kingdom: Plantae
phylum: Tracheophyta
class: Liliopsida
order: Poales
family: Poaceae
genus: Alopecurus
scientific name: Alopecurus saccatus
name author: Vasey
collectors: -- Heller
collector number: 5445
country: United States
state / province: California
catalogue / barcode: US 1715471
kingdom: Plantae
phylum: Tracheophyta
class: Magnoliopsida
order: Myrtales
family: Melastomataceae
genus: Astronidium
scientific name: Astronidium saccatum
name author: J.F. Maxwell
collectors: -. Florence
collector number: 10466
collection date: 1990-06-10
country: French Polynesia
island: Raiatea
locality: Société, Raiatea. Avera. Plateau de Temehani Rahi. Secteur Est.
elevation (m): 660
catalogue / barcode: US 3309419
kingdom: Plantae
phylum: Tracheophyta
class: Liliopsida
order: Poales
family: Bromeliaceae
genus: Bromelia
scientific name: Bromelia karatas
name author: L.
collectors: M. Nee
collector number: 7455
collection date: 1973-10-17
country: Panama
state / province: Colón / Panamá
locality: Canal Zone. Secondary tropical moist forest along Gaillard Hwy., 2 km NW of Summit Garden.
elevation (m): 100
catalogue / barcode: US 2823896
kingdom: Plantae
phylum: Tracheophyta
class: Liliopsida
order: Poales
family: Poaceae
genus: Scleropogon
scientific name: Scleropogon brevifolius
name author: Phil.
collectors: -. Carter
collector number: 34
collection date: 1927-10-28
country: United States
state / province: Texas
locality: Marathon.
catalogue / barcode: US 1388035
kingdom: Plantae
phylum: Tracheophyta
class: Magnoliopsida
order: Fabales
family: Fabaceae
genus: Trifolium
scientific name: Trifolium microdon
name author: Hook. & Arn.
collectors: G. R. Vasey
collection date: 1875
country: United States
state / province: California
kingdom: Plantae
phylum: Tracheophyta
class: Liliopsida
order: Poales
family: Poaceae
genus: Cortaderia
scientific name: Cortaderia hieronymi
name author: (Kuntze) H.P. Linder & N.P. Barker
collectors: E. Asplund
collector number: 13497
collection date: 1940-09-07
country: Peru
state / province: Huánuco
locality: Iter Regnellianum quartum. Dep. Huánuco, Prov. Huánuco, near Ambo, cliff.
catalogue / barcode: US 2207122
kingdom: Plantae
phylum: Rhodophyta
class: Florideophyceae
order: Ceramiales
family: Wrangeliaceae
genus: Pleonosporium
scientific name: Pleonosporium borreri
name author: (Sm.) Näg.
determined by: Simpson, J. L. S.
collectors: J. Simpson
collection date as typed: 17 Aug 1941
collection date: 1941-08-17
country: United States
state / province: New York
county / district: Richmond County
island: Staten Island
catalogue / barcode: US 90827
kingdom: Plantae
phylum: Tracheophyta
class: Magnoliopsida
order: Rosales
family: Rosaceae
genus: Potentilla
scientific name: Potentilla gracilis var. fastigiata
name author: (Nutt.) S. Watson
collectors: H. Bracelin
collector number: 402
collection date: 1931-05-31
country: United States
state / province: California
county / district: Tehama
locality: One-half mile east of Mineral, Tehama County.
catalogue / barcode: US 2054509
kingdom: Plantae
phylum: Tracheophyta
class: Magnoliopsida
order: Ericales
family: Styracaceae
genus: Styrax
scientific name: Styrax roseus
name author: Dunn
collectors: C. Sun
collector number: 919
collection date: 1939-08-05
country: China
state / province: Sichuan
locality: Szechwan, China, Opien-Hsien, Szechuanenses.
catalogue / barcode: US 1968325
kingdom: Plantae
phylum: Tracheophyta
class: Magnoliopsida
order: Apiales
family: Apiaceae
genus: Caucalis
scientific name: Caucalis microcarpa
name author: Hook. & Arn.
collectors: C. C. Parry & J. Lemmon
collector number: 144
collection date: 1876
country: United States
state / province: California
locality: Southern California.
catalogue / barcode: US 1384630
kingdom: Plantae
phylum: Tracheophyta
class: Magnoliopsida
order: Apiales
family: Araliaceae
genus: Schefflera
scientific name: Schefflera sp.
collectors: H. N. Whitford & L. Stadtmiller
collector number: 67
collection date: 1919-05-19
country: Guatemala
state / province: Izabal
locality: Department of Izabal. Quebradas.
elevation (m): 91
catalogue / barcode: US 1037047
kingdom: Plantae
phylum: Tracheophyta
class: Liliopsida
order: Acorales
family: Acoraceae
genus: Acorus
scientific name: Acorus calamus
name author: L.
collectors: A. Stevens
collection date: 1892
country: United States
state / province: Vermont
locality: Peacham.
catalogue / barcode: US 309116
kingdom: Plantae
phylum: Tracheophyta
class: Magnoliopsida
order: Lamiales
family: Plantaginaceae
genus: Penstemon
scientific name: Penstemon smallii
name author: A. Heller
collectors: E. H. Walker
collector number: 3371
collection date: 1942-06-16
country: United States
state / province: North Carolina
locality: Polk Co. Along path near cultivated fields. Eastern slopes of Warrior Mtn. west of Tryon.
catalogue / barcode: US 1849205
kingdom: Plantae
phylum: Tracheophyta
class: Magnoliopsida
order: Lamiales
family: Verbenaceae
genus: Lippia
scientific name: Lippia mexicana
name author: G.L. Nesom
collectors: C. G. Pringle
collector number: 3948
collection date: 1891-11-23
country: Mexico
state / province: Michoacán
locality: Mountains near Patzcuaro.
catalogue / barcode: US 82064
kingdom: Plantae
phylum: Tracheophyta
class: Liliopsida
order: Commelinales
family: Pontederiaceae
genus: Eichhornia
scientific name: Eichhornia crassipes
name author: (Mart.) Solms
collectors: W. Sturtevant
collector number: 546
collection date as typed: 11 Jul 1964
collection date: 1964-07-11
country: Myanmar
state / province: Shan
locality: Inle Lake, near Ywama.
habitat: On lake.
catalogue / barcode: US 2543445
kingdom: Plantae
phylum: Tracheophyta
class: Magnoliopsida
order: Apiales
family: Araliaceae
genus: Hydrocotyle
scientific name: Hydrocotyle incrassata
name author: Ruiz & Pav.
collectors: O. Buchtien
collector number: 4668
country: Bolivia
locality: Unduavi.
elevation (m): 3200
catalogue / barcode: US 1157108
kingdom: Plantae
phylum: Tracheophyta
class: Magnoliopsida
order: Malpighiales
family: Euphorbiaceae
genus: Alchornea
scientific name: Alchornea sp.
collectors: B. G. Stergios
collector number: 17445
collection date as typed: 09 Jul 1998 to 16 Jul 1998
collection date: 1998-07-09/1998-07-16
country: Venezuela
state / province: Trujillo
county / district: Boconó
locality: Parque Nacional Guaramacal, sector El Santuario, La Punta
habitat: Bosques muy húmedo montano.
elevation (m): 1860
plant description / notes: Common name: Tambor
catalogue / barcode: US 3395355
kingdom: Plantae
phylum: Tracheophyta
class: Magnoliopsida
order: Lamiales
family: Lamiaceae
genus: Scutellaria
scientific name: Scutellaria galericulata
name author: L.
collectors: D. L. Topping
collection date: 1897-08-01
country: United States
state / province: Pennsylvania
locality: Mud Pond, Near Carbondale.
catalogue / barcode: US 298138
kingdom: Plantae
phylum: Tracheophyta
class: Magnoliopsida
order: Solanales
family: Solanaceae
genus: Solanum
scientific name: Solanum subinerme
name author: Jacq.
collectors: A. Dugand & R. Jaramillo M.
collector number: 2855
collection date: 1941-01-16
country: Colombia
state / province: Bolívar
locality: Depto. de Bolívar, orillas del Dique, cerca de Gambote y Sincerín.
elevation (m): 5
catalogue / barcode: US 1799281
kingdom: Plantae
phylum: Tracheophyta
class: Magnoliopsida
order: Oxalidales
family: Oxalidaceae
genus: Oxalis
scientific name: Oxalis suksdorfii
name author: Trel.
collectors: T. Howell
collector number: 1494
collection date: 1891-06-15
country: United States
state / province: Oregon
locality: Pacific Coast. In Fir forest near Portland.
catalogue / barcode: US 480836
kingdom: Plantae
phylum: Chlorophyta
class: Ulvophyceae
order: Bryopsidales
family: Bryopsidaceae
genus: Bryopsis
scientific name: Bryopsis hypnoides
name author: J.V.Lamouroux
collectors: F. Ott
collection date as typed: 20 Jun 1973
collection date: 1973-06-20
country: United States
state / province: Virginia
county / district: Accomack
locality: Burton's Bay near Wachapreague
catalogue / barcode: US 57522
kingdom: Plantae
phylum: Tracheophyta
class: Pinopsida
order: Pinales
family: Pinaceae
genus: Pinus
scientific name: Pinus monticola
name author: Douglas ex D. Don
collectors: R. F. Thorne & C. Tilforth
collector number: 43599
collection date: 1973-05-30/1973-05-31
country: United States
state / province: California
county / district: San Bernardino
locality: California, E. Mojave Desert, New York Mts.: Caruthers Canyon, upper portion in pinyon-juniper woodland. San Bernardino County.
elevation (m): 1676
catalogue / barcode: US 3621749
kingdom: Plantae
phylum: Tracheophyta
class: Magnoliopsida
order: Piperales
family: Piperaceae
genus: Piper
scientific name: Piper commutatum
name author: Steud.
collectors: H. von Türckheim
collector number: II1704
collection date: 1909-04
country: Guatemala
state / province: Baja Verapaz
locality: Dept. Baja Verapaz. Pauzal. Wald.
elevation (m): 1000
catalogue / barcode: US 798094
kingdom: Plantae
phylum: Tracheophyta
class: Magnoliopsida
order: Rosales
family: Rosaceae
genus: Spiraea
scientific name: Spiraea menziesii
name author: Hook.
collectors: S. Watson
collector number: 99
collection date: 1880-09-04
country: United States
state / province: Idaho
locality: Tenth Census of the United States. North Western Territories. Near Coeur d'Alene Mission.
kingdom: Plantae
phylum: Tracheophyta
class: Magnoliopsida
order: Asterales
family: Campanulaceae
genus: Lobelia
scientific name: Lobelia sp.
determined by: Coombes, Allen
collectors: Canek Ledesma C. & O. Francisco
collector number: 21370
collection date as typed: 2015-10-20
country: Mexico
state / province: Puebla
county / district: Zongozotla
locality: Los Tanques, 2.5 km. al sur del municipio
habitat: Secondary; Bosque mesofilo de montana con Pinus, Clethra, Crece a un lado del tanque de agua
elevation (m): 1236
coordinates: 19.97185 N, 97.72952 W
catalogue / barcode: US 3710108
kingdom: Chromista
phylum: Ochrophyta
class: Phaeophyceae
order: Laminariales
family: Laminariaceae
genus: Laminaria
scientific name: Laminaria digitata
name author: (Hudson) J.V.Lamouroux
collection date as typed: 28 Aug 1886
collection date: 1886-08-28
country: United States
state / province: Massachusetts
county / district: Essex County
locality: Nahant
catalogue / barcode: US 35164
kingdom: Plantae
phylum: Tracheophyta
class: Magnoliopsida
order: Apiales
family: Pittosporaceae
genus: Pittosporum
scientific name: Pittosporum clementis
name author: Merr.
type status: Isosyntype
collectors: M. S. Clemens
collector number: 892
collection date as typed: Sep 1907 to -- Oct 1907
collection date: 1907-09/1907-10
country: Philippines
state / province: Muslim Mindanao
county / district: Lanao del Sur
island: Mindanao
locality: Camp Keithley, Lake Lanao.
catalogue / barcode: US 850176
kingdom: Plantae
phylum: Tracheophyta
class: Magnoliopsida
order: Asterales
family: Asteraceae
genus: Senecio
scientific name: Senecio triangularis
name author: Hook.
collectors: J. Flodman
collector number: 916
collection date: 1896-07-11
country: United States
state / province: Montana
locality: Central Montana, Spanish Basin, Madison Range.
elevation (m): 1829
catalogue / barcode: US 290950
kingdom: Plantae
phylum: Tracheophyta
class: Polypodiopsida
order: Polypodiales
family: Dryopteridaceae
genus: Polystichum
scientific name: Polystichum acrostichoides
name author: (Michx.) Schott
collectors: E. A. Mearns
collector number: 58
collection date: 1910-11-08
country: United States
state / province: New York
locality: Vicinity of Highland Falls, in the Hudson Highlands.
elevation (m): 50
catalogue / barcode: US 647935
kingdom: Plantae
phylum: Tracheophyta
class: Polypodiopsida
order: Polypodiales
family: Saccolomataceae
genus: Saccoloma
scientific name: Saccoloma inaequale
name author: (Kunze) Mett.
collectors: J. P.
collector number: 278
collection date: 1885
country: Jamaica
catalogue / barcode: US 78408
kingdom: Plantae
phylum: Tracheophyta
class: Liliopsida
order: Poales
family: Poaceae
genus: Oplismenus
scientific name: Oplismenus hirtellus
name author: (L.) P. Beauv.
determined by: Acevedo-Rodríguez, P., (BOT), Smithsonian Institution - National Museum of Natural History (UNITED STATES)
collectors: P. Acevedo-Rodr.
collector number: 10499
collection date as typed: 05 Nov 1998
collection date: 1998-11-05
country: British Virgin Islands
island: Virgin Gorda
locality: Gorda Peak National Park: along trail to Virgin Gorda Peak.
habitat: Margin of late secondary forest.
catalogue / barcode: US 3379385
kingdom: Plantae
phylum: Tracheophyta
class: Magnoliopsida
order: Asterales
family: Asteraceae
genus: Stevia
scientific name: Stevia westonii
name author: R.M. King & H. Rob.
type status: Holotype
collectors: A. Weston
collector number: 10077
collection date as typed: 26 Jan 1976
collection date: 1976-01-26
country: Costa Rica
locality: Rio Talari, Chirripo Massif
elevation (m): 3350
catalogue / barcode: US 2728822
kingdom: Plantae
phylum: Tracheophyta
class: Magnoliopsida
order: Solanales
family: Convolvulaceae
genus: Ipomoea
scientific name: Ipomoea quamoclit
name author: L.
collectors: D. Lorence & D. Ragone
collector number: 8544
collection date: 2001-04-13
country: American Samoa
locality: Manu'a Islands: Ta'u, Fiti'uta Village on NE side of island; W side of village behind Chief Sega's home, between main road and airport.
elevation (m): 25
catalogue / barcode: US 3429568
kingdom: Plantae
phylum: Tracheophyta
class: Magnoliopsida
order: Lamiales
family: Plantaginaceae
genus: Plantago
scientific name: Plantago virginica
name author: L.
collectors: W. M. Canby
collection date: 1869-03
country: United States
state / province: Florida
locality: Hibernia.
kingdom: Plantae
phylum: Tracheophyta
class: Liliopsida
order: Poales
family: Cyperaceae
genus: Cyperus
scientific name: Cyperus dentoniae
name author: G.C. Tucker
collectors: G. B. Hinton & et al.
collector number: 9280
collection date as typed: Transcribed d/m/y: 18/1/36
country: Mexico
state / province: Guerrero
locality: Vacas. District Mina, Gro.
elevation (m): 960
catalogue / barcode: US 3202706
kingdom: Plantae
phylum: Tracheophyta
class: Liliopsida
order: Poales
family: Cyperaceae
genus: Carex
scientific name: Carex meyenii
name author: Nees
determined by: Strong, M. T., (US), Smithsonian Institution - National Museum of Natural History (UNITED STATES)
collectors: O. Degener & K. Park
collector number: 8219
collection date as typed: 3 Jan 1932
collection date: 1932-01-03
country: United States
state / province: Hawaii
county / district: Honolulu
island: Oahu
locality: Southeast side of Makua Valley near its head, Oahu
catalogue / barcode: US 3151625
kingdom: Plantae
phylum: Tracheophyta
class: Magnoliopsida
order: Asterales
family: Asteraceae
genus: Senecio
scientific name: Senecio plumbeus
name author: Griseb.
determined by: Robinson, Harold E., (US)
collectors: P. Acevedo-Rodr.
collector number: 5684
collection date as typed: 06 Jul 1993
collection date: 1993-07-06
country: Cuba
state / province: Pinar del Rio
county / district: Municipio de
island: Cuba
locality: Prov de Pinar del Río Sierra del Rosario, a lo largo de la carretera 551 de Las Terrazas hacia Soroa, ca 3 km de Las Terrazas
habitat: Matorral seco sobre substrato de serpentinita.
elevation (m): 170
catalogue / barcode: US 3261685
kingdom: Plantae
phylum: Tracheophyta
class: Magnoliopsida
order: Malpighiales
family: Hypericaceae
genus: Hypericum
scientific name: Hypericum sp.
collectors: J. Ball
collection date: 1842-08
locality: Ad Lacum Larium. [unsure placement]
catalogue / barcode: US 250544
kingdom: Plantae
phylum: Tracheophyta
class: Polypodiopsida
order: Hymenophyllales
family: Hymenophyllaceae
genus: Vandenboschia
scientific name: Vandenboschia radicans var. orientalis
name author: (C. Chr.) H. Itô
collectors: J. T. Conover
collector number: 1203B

==========

• Problem requirements
Copy word for word the part of the listing above that opens with the line containing "collection date: 1993-07-06" and closes with the line containing "locality: Ad Lacum Larium. [unsure placement]", including both of those lines.

• Solution
collection date: 1993-07-06
country: Cuba
state / province: Pinar del Rio
county / district: Municipio de
island: Cuba
locality: Prov de Pinar del Río Sierra del Rosario, a lo largo de la carretera 551 de Las Terrazas hacia Soroa, ca 3 km de Las Terrazas
habitat: Matorral seco sobre substrato de serpentinita.
elevation (m): 170
catalogue / barcode: US 3261685
kingdom: Plantae
phylum: Tracheophyta
class: Magnoliopsida
order: Malpighiales
family: Hypericaceae
genus: Hypericum
scientific name: Hypericum sp.
collectors: J. Ball
collection date: 1842-08
locality: Ad Lacum Larium. [unsure placement]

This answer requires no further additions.